Perishable Thoughts —
Lessons From Bernard Baruch
Jim Prevor’s Perishable Pundit, September 16, 2008
With the Dow Jones Industrial Average down over 500 points on Monday and The New York Times headlining Wall Street in Worst Loss Since 2001, we thought it appropriate to contemplate the words of a noted financier:
“If you get all the facts, your judgment can be right; if you don’t get all the facts, it can’t be right.”
— Bernard Mannes Baruch
Quoted in the St. Louis Post-Dispatch
June 21st, 1965 (Pg. 5A) (Note, published the day after he died)
Although the St. Louis Dispatch online archives only go as far back as 1988, the quote is included in numerous compilations including:
Great Jewish Quotations: By Jews and About Jews"
By Alfred J. Kolatch
Published by Jonathan David Company, Inc., 1996
The Pundit Poppa went to Baruch College, a part of The City University of New York, so we have always had a special interest in Mr. Baruch. The school was named after Bernard M. Baruch, who was not only a financial wizard becoming a millionaire on Wall Street before he was 30 — and that was back when a million bucks was the equivalent of about $25 million today — but also a prominent counselor to Presidents, from Woodrow Wilson on to John F. Kennedy.
Baruch coined the term “cold war,” made the cover of Time magazine three times and, famously, knew to exit the market before the Great Crash of 1929 as stocks had become too popular. Here is how Baruch described the situation:
“Taxi drivers told you what to buy. The shoeshine boy could give you a summary of the day’s financial news as he worked with rag and polish. An old beggar who regularly patrolled the street in front of my office now gave me tips and, I suppose, spent the money I and others gave him in the market. My cook had a brokerage account and followed the ticker closely. Her paper profits were quickly blown away in the gale of 1929.”
Yet we elected to highlight Baruch’s quote about information because we think that in the government’s decision not to bail out the venerable Lehman Brothers leading both to its bankruptcy and the plunge in the stock market, we can finally see, if not exactly the end to the financial distress of the markets, at least the beginning of the end.
The truth is that there is plenty of money out there. What has been missing is good information to allow legitimate business decisions.
Lehman Brothers could not raise additional capital because nobody could evaluate the value of its portfolio with any degree of assurance.
This is principally due to the fact that government bailouts of companies such as Bear Stearns and Fannie Mae and Freddie Mac have kept hundreds of billions of dollars of assets that eventually will need to be liquidated off the market.
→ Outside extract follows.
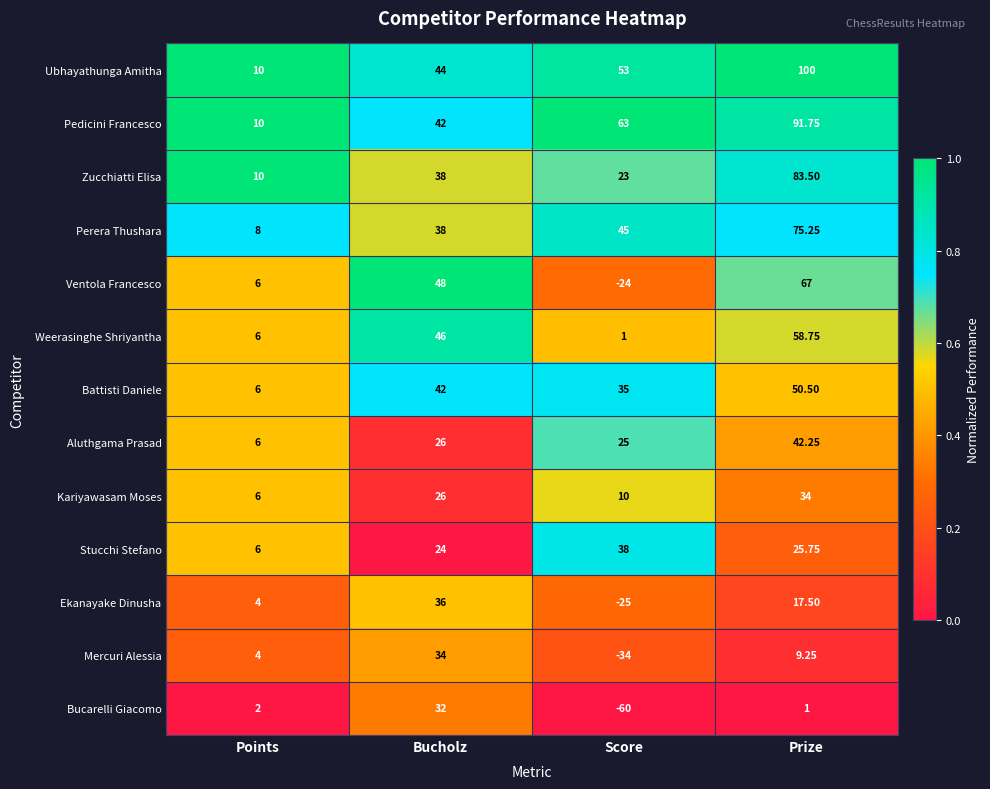

Which category has the highest value across all series?

Prize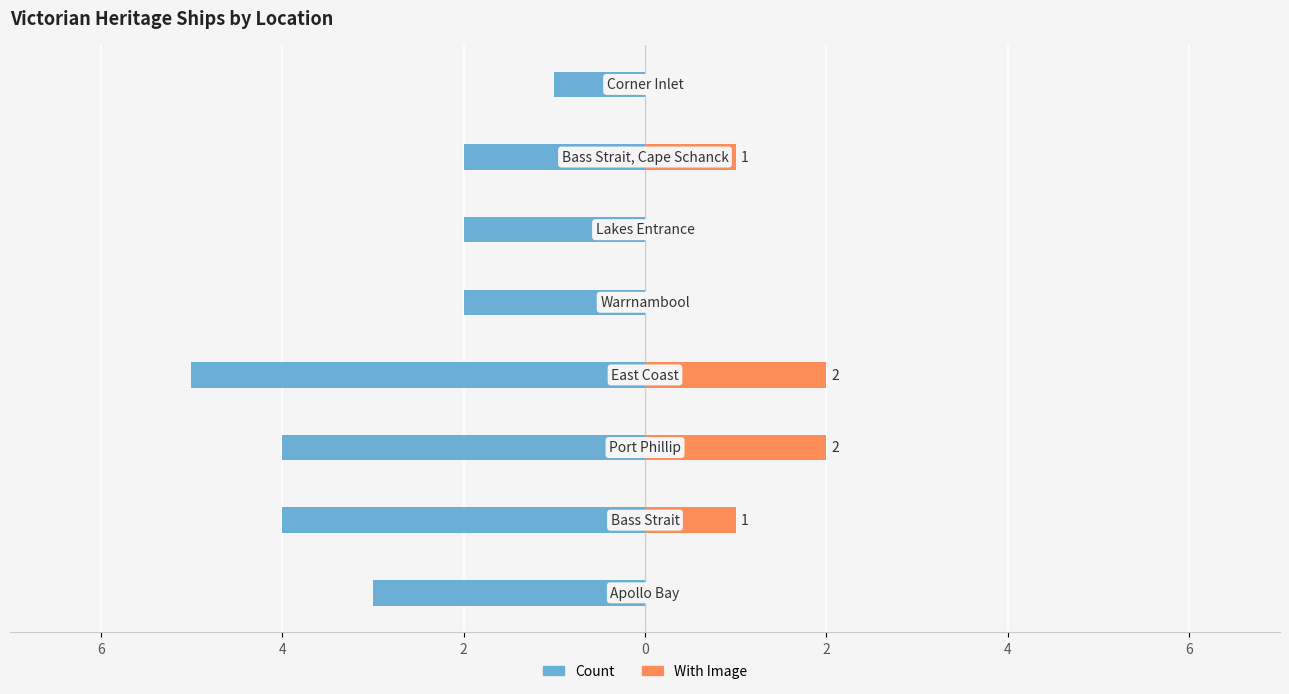

What is the minimum value shown in the chart?

-5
This artificial restraint on supply has served to confuse the market as to what the true value of financial assets actually are.
The best possible outcome is if assets of Lehman Brothers are quickly auctioned, thus establishing public values. This will likely cause another round of write-offs as financial assets are “Marked-to-Market,” but such public definition will start to give investors the information they need to judge relative values and thus elect entry price points for investments.
Intelligent investors know Mr. Baruch’s point well, so when they do not have adequate information, they lose faith in their own ability to make judgments and thus sit on their hands and buy nothing.
Markets have to clear before they start to rise, and the dissemination of accurate valuations of financial assets is the key ingredient necessary for markets to clear on real estate and financial instruments.